## [Supplied data]
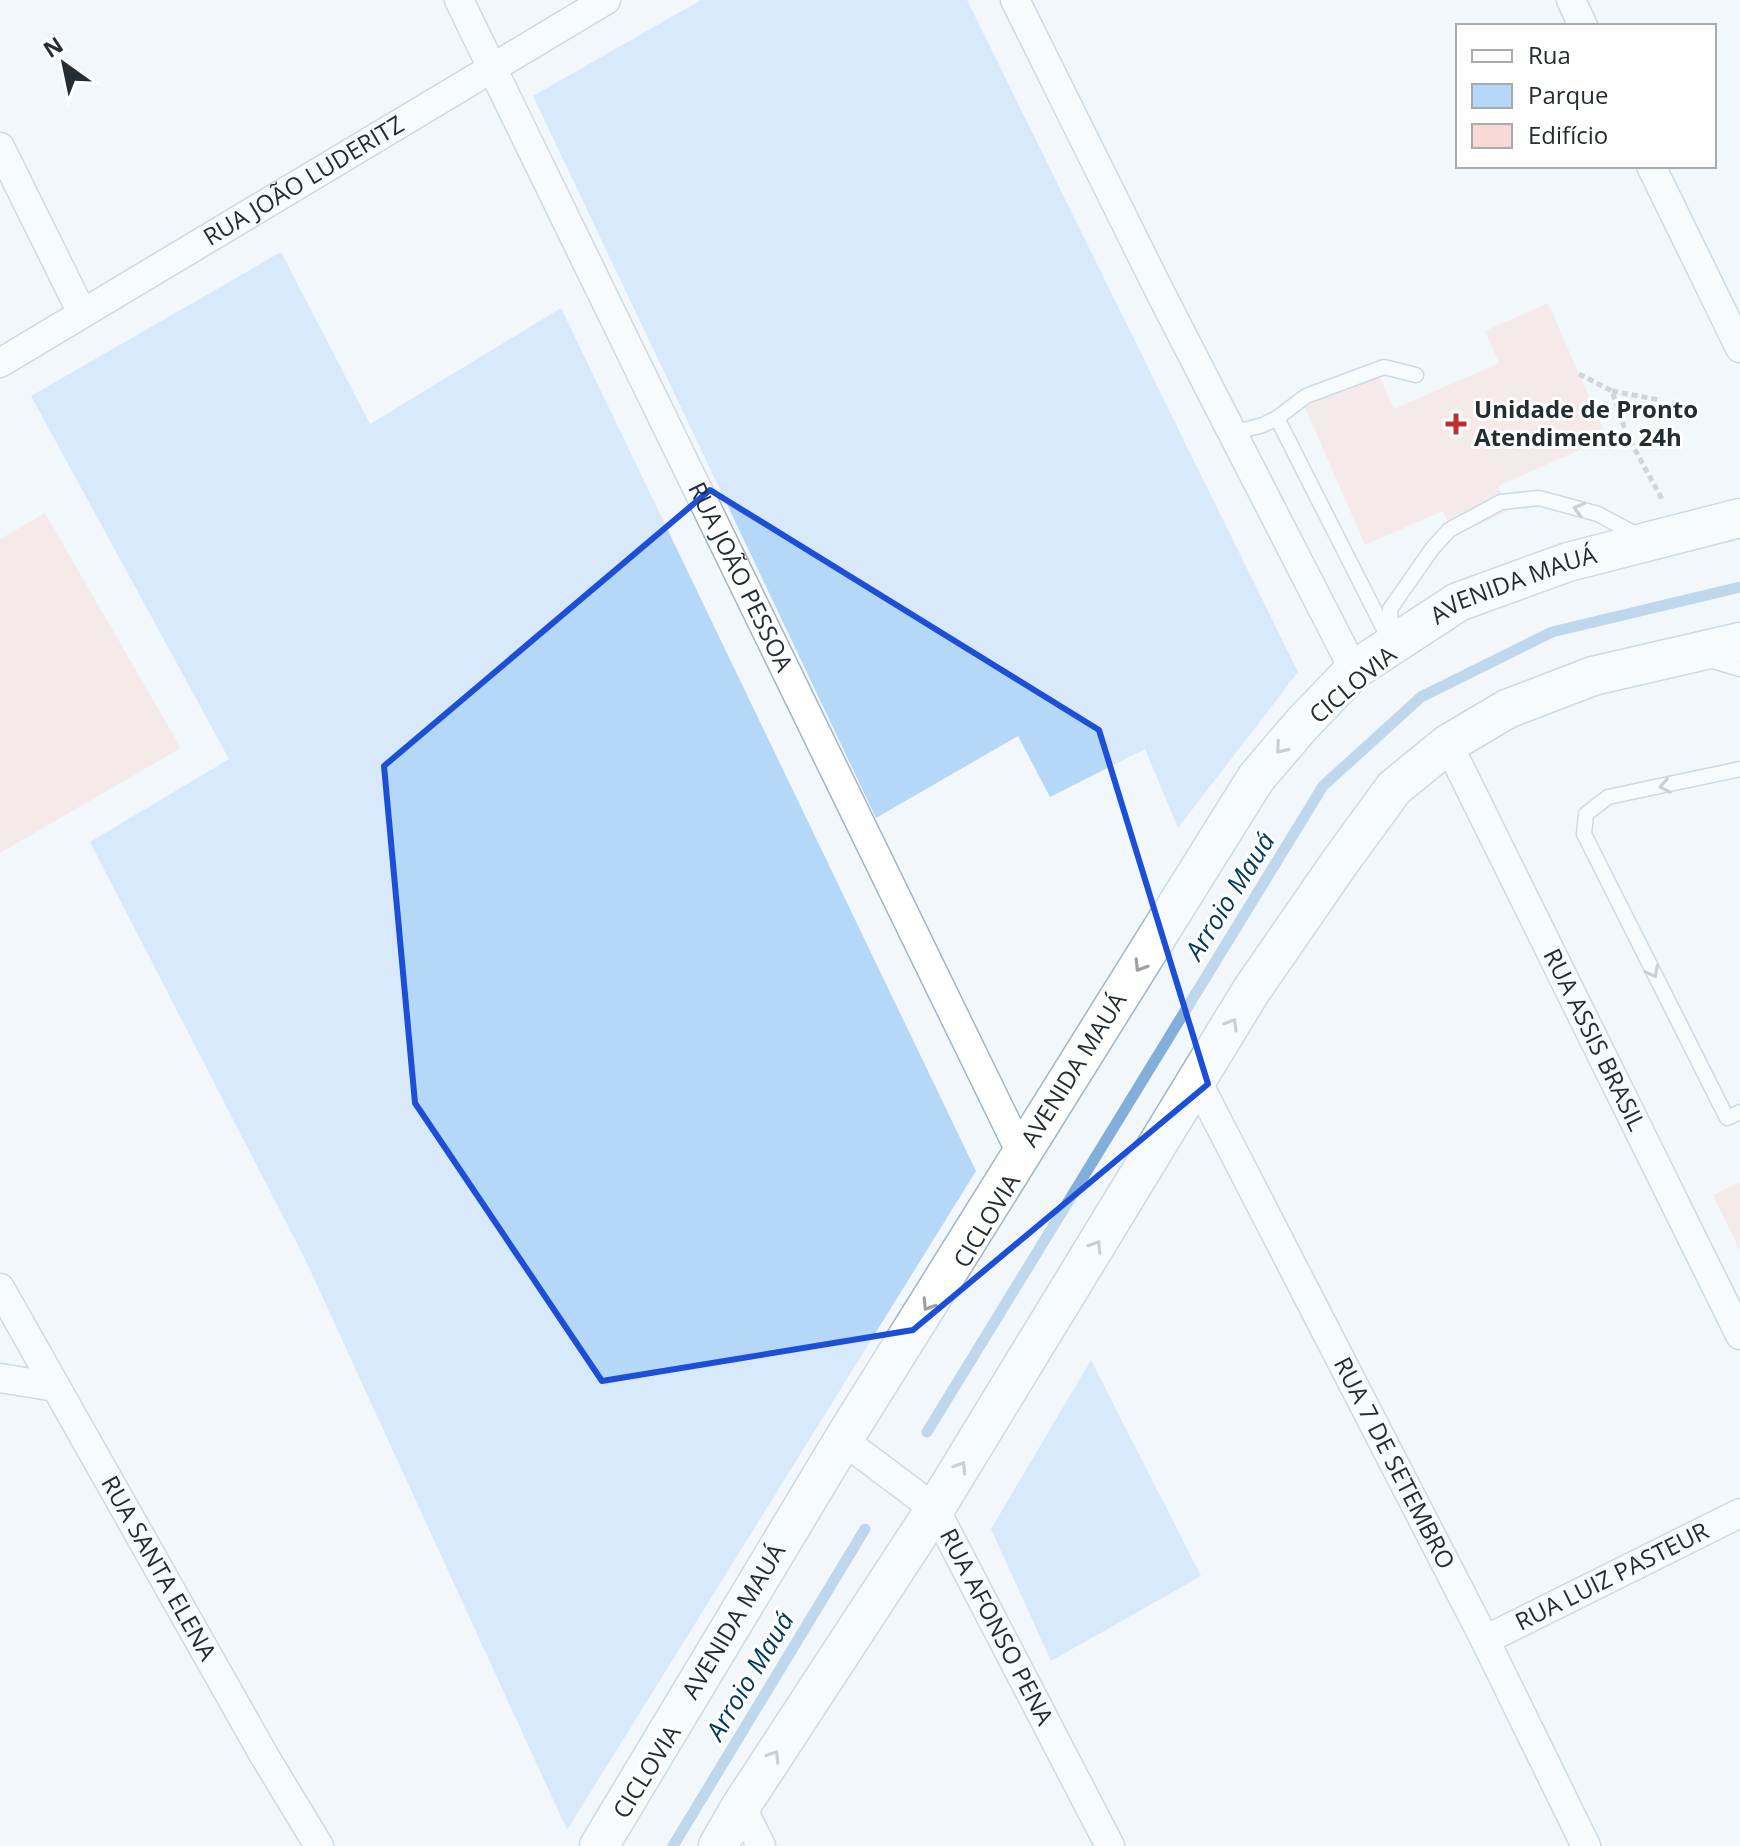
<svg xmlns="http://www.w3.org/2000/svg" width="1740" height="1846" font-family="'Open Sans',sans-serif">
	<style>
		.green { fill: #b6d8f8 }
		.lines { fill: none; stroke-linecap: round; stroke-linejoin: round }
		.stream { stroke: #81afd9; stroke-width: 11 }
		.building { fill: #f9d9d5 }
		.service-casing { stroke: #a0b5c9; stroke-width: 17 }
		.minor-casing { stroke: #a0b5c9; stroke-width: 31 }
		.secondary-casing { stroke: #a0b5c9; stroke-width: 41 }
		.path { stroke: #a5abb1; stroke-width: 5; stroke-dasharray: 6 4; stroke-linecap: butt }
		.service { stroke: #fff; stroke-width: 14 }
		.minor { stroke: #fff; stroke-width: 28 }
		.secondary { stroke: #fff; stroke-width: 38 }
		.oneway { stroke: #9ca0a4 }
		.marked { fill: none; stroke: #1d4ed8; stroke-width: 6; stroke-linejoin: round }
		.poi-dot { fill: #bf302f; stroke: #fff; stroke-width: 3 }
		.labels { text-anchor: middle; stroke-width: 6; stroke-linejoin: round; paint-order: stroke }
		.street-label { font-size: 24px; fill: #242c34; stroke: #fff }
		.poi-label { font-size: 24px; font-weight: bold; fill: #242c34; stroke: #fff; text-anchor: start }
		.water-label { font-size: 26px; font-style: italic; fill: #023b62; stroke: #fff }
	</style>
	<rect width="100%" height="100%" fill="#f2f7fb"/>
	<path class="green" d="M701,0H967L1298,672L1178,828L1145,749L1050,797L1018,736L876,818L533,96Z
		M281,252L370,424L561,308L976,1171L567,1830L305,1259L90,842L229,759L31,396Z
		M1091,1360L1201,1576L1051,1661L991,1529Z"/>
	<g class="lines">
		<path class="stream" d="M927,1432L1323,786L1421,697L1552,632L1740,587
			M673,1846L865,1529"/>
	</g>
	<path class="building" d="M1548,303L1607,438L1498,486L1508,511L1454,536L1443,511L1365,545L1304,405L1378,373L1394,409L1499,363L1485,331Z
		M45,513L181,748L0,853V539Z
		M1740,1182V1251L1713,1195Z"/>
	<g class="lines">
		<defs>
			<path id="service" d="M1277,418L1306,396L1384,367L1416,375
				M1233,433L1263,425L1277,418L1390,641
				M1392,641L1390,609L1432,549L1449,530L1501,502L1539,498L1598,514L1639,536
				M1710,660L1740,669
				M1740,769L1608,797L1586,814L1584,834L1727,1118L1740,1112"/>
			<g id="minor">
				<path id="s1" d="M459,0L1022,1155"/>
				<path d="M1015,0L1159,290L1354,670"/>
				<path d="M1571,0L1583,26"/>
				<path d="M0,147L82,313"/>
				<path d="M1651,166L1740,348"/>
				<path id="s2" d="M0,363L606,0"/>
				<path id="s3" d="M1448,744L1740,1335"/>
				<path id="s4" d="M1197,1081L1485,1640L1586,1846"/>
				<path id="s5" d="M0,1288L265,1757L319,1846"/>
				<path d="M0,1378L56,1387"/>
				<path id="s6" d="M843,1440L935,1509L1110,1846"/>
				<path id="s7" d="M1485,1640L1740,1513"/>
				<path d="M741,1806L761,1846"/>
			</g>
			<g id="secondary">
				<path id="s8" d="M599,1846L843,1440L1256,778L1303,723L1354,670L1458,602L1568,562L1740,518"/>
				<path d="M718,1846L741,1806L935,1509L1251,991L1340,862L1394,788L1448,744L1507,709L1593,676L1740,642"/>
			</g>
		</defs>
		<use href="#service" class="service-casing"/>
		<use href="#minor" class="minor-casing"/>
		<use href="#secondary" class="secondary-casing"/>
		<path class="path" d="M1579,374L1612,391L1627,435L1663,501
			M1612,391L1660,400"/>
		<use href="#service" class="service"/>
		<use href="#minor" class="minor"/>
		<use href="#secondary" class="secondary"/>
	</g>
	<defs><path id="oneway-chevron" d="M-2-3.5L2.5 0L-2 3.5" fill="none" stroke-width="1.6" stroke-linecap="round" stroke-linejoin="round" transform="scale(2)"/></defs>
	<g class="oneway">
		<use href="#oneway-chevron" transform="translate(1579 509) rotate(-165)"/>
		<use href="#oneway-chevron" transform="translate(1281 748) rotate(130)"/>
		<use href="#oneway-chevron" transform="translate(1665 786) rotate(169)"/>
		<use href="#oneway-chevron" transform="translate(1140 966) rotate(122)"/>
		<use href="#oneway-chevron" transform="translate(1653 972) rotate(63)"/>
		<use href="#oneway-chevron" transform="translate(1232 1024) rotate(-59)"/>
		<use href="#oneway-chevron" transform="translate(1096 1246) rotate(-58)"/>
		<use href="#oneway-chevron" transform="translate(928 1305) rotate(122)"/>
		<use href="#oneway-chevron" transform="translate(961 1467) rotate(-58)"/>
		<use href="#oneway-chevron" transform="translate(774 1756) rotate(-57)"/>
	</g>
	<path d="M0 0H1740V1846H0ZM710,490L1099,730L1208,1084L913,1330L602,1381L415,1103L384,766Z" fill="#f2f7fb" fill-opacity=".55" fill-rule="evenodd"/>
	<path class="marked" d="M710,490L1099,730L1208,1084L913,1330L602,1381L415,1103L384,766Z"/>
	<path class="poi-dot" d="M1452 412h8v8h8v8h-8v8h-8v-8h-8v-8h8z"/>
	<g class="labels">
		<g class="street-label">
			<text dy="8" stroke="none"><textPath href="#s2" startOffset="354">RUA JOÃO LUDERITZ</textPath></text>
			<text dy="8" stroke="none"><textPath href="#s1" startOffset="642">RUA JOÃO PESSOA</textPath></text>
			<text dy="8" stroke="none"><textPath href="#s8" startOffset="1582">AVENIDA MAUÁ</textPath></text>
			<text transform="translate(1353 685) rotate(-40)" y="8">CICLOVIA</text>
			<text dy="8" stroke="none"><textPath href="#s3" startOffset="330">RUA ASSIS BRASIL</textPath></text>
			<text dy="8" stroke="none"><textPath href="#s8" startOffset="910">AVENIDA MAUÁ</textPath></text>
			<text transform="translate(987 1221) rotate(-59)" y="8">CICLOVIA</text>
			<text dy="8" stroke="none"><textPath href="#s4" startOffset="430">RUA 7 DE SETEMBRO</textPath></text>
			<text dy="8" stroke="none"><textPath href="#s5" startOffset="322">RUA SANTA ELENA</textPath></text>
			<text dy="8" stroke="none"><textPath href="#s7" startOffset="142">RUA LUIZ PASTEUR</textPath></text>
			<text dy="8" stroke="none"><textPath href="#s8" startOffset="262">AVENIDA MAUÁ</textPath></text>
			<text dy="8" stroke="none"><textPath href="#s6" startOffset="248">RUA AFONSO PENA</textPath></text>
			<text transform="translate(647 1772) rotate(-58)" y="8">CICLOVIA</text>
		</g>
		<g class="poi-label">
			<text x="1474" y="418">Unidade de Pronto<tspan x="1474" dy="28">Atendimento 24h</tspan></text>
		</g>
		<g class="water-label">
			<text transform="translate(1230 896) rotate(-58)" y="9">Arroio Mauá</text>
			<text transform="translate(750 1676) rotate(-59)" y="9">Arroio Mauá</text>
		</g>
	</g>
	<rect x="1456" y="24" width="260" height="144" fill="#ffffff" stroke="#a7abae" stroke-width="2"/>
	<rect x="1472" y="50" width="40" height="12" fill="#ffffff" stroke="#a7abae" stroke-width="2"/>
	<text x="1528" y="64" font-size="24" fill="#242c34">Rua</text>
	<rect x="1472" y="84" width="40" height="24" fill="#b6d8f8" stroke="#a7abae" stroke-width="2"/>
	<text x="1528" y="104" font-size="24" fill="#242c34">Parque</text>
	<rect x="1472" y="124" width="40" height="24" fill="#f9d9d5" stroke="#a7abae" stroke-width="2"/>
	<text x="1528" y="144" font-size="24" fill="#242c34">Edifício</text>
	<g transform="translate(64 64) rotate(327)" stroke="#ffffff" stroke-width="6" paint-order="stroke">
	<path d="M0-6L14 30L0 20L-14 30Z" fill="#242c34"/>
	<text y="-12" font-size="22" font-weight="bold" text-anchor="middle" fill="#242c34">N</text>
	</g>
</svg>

---

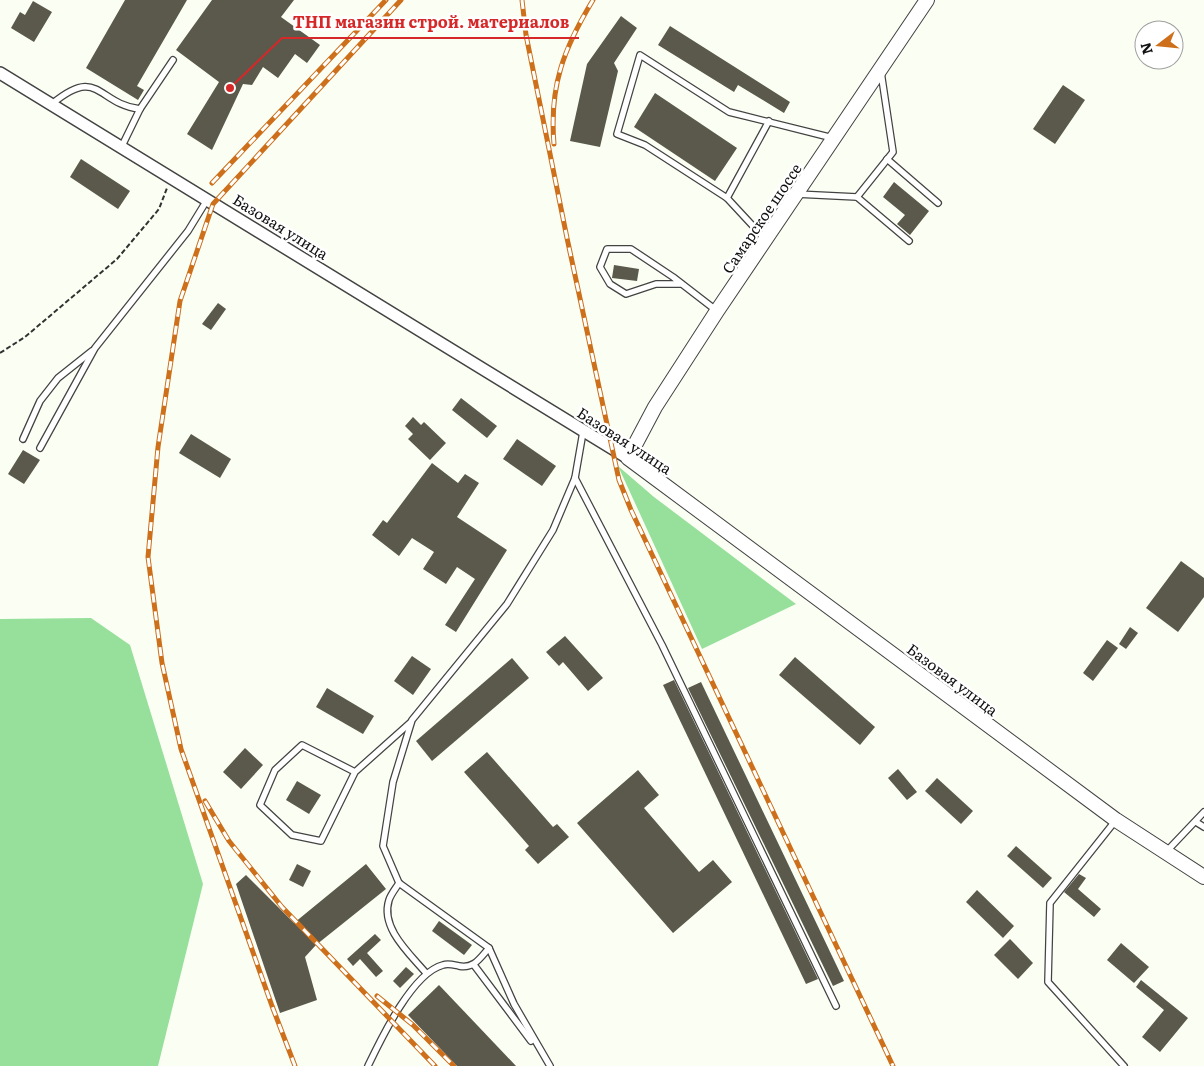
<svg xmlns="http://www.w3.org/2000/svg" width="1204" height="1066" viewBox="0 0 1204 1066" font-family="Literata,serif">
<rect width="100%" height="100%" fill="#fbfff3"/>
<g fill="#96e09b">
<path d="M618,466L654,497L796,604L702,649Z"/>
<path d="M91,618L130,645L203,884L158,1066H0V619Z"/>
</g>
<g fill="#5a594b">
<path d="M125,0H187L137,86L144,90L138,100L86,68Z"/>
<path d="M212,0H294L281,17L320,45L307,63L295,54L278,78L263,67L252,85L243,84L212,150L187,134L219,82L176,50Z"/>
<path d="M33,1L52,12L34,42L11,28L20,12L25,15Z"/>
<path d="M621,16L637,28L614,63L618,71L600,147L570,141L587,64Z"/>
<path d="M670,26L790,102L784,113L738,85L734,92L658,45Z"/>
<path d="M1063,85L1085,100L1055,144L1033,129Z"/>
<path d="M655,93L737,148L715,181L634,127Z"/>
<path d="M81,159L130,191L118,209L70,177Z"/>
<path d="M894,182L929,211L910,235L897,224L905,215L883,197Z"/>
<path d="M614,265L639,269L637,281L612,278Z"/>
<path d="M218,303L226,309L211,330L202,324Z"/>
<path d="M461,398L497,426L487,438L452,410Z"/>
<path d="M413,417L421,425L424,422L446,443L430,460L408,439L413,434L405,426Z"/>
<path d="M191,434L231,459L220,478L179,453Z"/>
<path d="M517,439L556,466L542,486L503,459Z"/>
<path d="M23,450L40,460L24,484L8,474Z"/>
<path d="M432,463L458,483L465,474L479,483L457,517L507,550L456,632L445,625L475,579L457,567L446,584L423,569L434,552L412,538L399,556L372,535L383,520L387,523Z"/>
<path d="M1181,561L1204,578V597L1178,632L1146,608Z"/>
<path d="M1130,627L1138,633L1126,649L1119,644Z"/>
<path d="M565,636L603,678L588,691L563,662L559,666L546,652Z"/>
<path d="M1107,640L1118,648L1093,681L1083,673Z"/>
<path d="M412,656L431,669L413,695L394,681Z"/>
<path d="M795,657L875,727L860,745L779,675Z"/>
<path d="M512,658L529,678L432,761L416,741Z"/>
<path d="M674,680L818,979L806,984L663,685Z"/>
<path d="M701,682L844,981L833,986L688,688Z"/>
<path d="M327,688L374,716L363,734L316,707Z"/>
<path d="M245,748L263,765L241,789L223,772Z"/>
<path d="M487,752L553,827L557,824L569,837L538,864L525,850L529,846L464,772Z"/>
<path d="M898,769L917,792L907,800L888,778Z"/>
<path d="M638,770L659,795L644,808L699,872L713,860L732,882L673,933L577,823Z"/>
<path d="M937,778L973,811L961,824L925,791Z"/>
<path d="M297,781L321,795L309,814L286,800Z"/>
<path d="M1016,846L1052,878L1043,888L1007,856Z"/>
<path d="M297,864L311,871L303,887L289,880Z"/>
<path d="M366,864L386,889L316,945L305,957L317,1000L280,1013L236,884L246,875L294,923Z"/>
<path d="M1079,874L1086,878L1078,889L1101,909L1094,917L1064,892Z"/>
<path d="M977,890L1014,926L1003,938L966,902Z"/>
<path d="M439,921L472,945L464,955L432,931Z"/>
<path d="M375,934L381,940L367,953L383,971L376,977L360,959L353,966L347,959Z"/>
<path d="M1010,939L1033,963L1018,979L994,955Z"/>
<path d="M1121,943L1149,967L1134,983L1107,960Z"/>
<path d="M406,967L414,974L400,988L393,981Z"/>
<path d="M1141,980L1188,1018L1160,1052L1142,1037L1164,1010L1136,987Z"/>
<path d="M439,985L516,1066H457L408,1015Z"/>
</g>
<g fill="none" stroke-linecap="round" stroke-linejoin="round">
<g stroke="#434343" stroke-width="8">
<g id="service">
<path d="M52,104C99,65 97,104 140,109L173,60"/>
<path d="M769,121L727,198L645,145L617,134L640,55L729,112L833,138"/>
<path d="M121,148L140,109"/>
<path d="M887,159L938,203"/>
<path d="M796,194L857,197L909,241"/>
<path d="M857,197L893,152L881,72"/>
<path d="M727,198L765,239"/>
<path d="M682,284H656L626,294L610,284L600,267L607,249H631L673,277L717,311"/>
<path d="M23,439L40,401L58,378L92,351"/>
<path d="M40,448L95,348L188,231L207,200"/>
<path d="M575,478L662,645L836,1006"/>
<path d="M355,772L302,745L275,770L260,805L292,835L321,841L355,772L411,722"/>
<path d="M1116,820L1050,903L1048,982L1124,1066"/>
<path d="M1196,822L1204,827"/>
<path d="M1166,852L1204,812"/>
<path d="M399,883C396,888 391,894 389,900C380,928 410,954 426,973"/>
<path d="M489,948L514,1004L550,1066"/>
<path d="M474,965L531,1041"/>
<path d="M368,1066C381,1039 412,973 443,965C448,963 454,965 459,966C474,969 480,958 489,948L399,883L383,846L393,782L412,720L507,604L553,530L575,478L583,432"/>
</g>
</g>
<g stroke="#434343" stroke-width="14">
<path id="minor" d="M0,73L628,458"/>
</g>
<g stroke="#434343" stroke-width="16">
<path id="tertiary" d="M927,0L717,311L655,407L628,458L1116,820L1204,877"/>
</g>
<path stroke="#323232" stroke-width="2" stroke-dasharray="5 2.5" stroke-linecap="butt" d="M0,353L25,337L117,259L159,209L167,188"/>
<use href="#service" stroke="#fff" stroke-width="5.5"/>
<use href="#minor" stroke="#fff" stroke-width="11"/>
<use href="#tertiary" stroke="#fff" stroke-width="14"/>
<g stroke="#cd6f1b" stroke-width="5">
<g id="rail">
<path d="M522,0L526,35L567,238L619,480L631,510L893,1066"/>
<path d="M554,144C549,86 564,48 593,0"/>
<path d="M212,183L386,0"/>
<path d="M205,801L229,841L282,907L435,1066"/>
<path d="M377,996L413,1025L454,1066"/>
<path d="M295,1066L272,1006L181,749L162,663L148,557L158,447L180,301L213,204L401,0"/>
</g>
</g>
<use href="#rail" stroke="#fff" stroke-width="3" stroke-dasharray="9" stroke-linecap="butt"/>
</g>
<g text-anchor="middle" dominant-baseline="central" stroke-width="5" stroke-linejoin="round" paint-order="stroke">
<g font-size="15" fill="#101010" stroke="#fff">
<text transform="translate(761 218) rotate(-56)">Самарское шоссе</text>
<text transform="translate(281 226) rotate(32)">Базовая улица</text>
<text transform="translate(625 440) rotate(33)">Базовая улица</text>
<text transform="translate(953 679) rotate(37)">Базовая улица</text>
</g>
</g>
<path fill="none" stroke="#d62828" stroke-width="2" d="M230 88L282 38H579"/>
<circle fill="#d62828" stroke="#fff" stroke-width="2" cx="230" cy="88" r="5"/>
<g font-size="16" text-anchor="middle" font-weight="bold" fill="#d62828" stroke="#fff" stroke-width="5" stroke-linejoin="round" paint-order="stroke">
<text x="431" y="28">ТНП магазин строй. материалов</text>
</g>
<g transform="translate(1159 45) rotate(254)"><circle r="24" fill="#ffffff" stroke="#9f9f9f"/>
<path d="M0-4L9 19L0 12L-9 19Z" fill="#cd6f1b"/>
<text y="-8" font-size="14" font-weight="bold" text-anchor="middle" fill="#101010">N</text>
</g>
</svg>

## [Problem description]
Nothing but a number should be written: how many lines of the preceding listing contain "labels".

## [Answer box]
2